Brief history, I was on AP for a year and experienced improvement but not remission. I was not working with an AP doctor as none were close at hand.
After 1 yr, I found a rheumatologist who is lyme literate and committed to infectious causes to auto-immune disorders. She ran appropriate tests and found oh-so-many of the suspected bugs in me. I consistently test positive for lyme, babesia, h. pylori, mycoplasma (off the chart on that one), Cpn, tapeworm, HHV-6. I could be the poster child for infectious causes to RA.
We swapped the 100mg of mino MWF to doxy same dose because mino was causing some lupus like symptoms.
We added ammoxycillan, biaxin and prevacid to attack the H.P. Clearing H. P. really helped me with joint pain and leaky gut issues.
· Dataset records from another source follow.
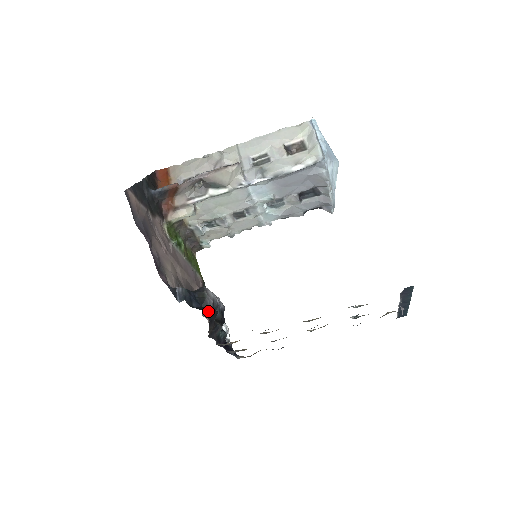
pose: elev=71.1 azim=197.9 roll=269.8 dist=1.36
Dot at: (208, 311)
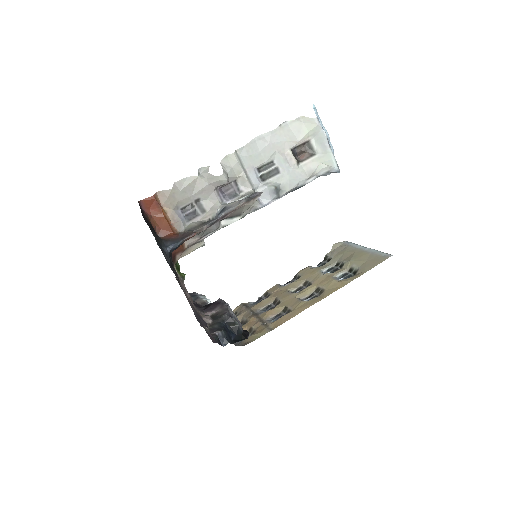
Dot at: occluded
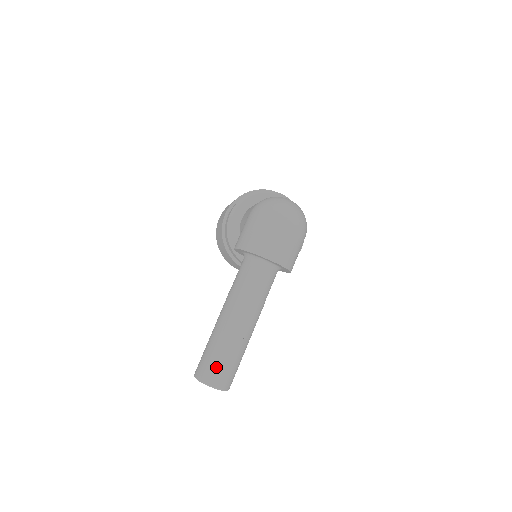
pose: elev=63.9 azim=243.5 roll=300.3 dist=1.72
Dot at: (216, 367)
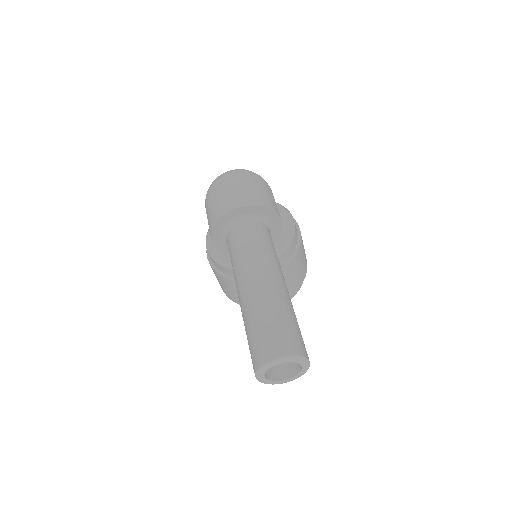
Dot at: (263, 336)
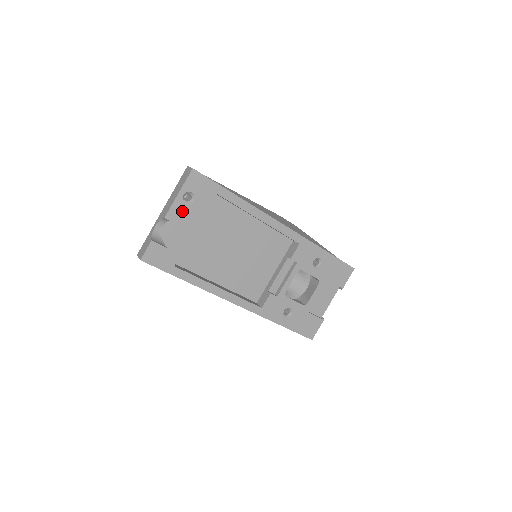
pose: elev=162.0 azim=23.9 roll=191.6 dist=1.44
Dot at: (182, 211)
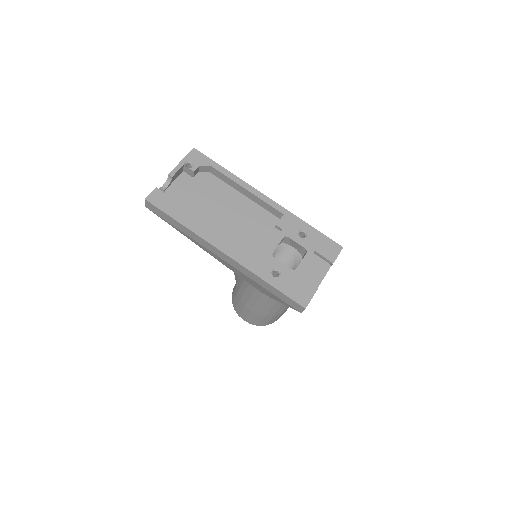
Dot at: (185, 181)
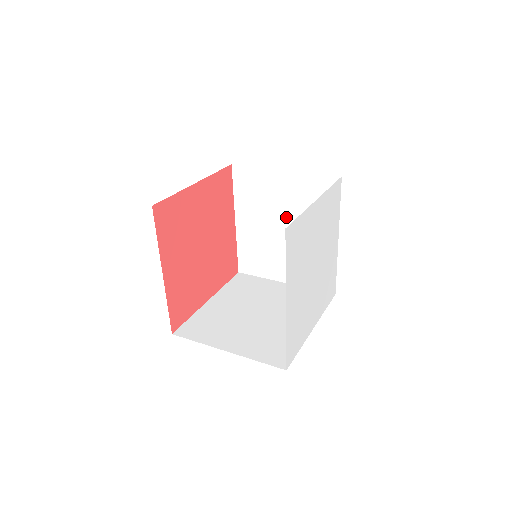
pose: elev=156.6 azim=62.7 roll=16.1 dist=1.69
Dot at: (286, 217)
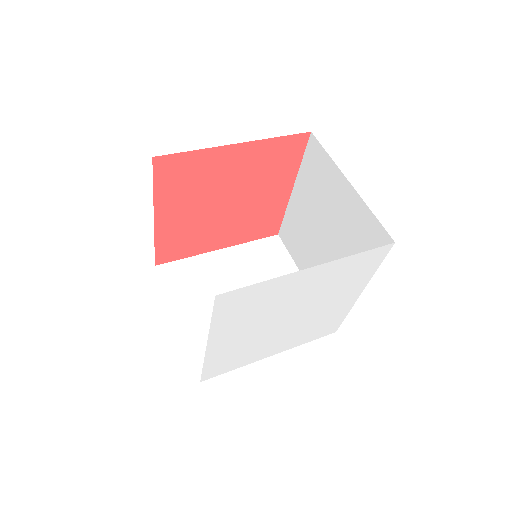
Dot at: (331, 228)
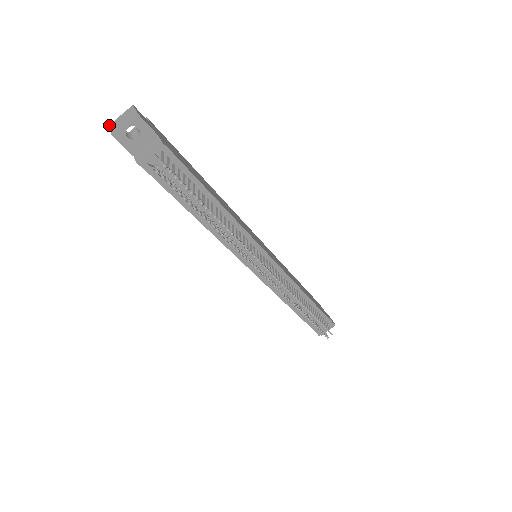
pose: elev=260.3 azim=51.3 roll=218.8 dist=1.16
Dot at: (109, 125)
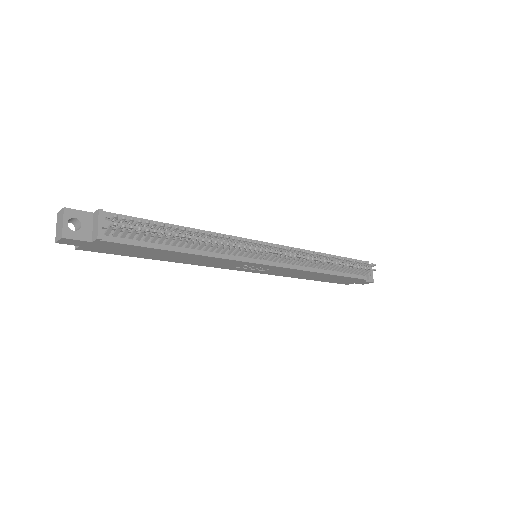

She increased the biaxin dose to attack the babesia and added plaquenil. I became 100% painfree and remained so during the course of this treatment (7 mths). However, at that point, my joints began to have swelling again. Multiple joints. She found this on physical exam. I was not yet experiencing enough pain to acknowledge a problem. I am quite capable of functioning fully with some pain. I would say every horserider I know has this capability. You just can't work around large animals without incuring some injury and you learn to ignore it (we probably have higher than normal pain tolerance as well).
She was alarmed at the amount of swelling. I will never forget that day. I thought life was great until I saw her alarm. She was alarmed and said I have “explosive” RA. It was not fun to hear and as a result of her findings, she wanted to use methotrexate. I balked.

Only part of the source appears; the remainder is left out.